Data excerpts

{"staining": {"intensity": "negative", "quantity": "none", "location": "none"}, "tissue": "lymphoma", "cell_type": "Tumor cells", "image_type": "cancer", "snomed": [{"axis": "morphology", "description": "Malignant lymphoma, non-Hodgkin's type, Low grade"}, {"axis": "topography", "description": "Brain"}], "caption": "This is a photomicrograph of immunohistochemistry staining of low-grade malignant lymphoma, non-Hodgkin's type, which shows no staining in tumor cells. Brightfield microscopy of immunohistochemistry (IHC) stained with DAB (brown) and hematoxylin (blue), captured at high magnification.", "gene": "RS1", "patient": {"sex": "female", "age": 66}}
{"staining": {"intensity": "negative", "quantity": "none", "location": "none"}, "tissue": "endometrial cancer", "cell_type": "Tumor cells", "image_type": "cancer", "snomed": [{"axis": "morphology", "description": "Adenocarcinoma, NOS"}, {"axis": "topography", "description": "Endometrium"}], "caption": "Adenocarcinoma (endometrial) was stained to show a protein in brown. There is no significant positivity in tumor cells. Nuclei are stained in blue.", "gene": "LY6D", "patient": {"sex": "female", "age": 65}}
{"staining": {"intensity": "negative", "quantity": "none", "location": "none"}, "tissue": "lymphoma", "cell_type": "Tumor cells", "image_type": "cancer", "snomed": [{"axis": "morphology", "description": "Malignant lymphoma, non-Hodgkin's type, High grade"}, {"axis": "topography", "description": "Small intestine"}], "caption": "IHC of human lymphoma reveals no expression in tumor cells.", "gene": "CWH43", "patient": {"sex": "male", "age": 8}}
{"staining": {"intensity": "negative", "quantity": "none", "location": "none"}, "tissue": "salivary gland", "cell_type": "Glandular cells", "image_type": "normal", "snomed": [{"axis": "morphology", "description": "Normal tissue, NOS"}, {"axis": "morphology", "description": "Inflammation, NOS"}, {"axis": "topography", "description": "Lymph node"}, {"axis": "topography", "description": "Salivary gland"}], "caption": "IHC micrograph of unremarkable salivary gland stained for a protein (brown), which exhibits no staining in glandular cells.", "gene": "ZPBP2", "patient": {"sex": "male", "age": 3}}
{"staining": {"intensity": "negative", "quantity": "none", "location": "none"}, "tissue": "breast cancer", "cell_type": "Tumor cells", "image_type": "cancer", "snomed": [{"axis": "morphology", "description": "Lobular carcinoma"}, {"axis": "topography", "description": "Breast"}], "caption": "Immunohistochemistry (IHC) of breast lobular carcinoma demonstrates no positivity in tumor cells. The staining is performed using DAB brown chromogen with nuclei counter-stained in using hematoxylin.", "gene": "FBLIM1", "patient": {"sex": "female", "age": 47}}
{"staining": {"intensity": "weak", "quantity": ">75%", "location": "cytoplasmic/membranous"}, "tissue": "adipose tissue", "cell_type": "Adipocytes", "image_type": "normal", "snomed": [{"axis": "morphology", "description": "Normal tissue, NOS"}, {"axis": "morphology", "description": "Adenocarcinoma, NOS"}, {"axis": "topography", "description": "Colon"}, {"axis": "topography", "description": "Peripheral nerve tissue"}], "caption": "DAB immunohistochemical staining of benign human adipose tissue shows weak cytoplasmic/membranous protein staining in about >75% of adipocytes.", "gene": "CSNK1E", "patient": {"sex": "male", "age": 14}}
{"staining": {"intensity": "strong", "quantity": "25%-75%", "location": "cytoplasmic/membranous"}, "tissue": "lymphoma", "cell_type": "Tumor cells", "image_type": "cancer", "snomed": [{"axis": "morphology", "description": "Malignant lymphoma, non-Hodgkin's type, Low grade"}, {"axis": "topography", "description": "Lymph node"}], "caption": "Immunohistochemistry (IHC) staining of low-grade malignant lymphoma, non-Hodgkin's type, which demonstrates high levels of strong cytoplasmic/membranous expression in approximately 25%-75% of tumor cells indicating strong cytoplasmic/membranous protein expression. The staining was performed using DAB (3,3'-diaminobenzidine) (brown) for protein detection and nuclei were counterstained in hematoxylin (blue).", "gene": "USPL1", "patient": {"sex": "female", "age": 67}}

▶ EXERCISE OBJECTIVE: The line containing "immunohistochemical staining of" marks where to begin; copy it and every later line exactly, through the end of the data.

▶ RESPONSE:
{"staining": {"intensity": "weak", "quantity": ">75%", "location": "cytoplasmic/membranous"}, "tissue": "adipose tissue", "cell_type": "Adipocytes", "image_type": "normal", "snomed": [{"axis": "morphology", "description": "Normal tissue, NOS"}, {"axis": "morphology", "description": "Adenocarcinoma, NOS"}, {"axis": "topography", "description": "Colon"}, {"axis": "topography", "description": "Peripheral nerve tissue"}], "caption": "DAB immunohistochemical staining of benign human adipose tissue shows weak cytoplasmic/membranous protein staining in about >75% of adipocytes.", "gene": "CSNK1E", "patient": {"sex": "male", "age": 14}}
{"staining": {"intensity": "strong", "quantity": "25%-75%", "location": "cytoplasmic/membranous"}, "tissue": "lymphoma", "cell_type": "Tumor cells", "image_type": "cancer", "snomed": [{"axis": "morphology", "description": "Malignant lymphoma, non-Hodgkin's type, Low grade"}, {"axis": "topography", "description": "Lymph node"}], "caption": "Immunohistochemistry (IHC) staining of low-grade malignant lymphoma, non-Hodgkin's type, which demonstrates high levels of strong cytoplasmic/membranous expression in approximately 25%-75% of tumor cells indicating strong cytoplasmic/membranous protein expression. The staining was performed using DAB (3,3'-diaminobenzidine) (brown) for protein detection and nuclei were counterstained in hematoxylin (blue).", "gene": "USPL1", "patient": {"sex": "female", "age": 67}}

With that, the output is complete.